Sourcing from China can be an economically sound decision, but the costs can outweigh the benefits if one picks the wrong companies to work with. It is true that finding a reliable business partner in China can cut costs for your company, but most foreign business people lack knowledge or experience when it comes to Chinese language, culture, and business ethics, so it can be a very difficult and complicated task. Small businesses in particular can suffer big setbacks from working with suppliers who are unreliable and unethical.
It is very important to ensure that the supplier you’ve chosen is a legitimate company that can deliver the goods on time. Plus, it also helps to have business deals with companies that maintain ethical practices in terms of taxation and employee compensation. As the case of Apple has shown, the backlash over perceived employee injustice can reflect poorly on the company and its products.
Here are a few ways to make sure that the sourcing partner you’ve chosen in China is the best possible supplier.
1. The company is registered with the government. All legitimate companies in China are given a unique registration number. A company that cannot provide you with this number is a risk, so it’s best to work only with those who do have a proper registration number. To verify, you will have to get in touch with the Bureau of Industry and Commerce or the local administrative government. It is best to have someone who speaks Mandarin to handle the verification as most officials will be more comfortable speaking in the local tongue.
2. Meet with your potential new supplier face-to-face. Never place an order with a factory that you have not visited. Try to meet the owner of the company and get a feel for what kind of person he or she is.
3. Walk the factory floor and pay attention to the cleanliness and organization of the factory. Look for underage workers. If you see someone that looks younger than 16, ask your interpreter (not the factory sales person) to ask the person how old they are (in Chinese “Ni duo da le?”).
4. Ask the factory what countries they are shipping to and the names of some of their customers. The factory will usually tell you the countries and may or may not tell you the names of some of their customers. The factory telling you customer names is both good and bad. Good because you know whom they are selling to, but bad because you know they will tell someone else they are selling to you if you become their customer.
5. Walk through their finished good warehouse and look for logos and names of their customers. This is a good way to verify if they have told you customer names already or a way to find out whom they are really shipping to if they have told you they cannot reveal customer names. We think it is better when they tell you their customer names are confidential as that means they respect privacy. Then just by being attentive you can still learn who a few of their customers are.

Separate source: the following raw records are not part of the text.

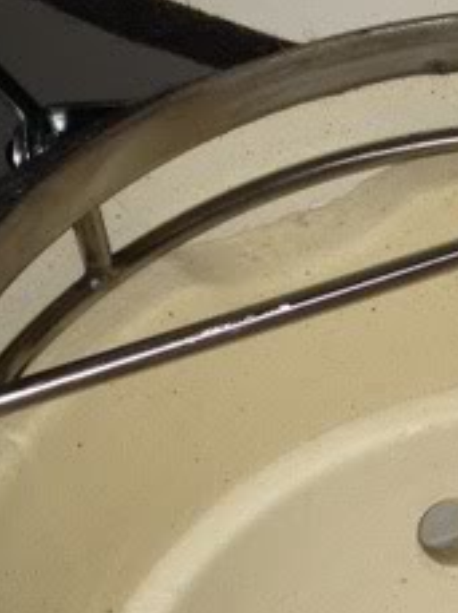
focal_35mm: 98
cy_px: 549
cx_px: 621
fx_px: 1734
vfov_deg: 19.7
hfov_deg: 14.3
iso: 64
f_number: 2.4
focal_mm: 4.3
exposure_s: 1/42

6. Ask what their total sales are annually. Then later in the meeting ask them the average number of containers they ship per month. Then based on your knowledge and quotes you have received from suppliers, you can estimate the average value of a container based on the type of items you are interested in and verify if their annual sales and containers per month are accurate.
7. If payment terms or payment channels are inconsistent with typical practices in that region or industry, then ask more questions or find a new supplier.
As with most things, ask a lot of questions, look people in the eye when they answer, and follow your intuition.